• _AUFGABENSTELLUNG_: Kannst du aus der Meldung zur Bankmitarbeiterin alles von „Eine Bankmitarbeiterin (59)“ bis hinunter zu „sind in Haft.“ wortgetreu wiedergeben?

• _TEXTAUSZUG_:
------------------------------------------------------------
Österreich

Bankmitarbeiterin soll 1,2 Millionen Euro abgezweigt haben

Eine Bankmitarbeiterin (59) aus Amstetten soll fünf Jahre lang Geld abgezweigt und einer Kundin überlassen haben. Die 32-Jährige habe das Geld dann beim Online-Glücksspiel verprasst, bestätigte die Staatsanwaltschaft St. Pölten am Dienstag entsprechende Online-Medienberichte. Es handle sich um 1,2 Millionen Euro. Beide Frauen sind in Haft.
------------------------------------------------------------
• _BEREITGESTELLTE DATEN_:
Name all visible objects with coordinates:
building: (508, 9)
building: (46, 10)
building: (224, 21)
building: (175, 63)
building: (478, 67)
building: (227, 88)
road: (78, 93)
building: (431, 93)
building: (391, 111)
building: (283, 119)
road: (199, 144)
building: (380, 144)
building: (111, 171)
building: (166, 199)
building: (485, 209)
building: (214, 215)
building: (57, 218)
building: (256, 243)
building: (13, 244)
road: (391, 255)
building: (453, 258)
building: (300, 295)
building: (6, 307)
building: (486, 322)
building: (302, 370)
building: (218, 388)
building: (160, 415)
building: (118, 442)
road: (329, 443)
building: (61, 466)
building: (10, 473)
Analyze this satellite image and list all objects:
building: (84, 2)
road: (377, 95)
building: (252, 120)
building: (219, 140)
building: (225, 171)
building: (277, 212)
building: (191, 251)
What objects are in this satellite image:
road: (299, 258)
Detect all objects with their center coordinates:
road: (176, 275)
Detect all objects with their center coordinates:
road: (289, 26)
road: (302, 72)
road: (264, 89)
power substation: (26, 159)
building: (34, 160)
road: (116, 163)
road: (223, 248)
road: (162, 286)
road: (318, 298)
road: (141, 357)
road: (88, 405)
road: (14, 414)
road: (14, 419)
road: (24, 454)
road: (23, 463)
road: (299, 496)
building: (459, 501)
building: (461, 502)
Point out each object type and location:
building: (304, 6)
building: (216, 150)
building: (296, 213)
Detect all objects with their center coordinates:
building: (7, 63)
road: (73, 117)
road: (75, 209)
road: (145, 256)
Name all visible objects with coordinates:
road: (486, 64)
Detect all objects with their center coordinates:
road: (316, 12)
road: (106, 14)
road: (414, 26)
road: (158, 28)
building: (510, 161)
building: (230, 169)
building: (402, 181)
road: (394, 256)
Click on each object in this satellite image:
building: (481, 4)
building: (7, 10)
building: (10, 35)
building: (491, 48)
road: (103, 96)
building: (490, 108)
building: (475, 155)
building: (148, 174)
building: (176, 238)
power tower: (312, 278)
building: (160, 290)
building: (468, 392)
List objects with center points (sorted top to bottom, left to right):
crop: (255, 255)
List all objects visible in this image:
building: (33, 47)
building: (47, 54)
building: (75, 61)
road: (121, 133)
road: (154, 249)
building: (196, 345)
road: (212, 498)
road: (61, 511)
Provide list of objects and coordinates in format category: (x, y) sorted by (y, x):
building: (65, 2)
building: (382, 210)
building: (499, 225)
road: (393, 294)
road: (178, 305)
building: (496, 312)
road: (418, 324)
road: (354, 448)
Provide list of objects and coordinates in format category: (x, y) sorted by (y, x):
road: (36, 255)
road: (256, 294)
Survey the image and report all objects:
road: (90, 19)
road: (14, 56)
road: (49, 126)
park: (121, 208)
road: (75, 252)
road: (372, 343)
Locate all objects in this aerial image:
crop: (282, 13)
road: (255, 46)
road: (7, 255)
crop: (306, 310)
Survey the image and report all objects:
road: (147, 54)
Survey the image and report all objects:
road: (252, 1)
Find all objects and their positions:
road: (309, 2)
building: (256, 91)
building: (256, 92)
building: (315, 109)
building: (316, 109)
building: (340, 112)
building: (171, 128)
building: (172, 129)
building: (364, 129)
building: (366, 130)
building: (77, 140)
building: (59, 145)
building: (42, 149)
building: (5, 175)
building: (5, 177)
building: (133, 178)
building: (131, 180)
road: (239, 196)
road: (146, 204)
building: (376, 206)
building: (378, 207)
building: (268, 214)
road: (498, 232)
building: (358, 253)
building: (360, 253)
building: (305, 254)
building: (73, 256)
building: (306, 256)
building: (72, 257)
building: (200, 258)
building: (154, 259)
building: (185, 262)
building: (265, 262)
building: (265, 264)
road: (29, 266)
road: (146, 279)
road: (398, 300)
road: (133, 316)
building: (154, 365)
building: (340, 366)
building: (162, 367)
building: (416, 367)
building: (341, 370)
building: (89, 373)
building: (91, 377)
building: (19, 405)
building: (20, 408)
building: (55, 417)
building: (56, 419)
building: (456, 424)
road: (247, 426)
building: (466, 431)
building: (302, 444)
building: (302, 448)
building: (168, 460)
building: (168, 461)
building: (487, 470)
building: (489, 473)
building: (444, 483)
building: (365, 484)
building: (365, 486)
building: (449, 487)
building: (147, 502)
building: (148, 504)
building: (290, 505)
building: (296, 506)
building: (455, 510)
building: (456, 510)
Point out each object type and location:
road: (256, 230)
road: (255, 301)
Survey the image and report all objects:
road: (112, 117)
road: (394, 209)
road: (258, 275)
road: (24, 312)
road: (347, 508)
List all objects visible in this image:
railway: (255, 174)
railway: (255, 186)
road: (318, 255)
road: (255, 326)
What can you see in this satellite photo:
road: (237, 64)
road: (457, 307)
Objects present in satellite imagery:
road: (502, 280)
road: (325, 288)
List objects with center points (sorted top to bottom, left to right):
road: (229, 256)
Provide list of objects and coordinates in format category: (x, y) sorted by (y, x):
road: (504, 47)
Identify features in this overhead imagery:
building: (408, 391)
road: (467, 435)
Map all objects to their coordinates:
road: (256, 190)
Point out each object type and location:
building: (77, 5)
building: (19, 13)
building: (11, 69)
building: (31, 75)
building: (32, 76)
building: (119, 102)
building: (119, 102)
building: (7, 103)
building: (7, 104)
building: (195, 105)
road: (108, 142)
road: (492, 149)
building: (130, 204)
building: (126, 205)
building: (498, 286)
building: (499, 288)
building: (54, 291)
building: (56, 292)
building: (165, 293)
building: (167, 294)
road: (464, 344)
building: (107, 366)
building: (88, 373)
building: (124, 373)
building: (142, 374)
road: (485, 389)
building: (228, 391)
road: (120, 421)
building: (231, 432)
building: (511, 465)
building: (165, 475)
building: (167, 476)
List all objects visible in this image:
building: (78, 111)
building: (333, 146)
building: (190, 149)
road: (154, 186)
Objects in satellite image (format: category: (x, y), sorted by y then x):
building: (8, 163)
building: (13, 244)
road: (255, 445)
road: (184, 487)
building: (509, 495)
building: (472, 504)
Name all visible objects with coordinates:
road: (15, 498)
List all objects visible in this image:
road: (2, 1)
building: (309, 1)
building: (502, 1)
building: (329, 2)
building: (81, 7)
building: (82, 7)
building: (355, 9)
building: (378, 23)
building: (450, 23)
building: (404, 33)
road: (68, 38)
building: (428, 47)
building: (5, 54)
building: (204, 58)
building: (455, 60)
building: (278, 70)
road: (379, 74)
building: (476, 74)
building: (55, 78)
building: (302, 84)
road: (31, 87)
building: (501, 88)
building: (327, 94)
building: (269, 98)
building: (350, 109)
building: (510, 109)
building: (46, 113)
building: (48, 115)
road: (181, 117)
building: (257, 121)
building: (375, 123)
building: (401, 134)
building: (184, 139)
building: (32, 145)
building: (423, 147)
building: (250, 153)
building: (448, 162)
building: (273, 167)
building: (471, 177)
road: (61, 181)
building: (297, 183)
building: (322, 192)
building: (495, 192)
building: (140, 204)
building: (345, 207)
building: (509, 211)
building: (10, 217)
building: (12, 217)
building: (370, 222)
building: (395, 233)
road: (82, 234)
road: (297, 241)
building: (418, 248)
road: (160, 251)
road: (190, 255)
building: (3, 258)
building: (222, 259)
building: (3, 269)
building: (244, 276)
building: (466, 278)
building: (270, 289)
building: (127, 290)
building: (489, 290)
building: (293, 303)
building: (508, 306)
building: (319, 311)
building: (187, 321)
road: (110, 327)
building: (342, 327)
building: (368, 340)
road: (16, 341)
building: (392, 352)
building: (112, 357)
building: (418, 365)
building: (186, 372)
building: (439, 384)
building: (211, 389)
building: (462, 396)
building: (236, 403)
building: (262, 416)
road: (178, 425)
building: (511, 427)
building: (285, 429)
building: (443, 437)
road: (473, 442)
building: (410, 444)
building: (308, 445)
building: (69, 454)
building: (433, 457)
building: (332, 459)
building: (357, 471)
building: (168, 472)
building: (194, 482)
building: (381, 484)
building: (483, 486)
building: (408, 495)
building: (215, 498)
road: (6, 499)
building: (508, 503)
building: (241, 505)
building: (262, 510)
------------------------------------------------------------
• _LÖSUNG_:
Eine Bankmitarbeiterin (59) aus Amstetten soll fünf Jahre lang Geld abgezweigt und einer Kundin überlassen haben. Die 32-Jährige habe das Geld dann beim Online-Glücksspiel verprasst, bestätigte die Staatsanwaltschaft St. Pölten am Dienstag entsprechende Online-Medienberichte. Es handle sich um 1,2 Millionen Euro. Beide Frauen sind in Haft.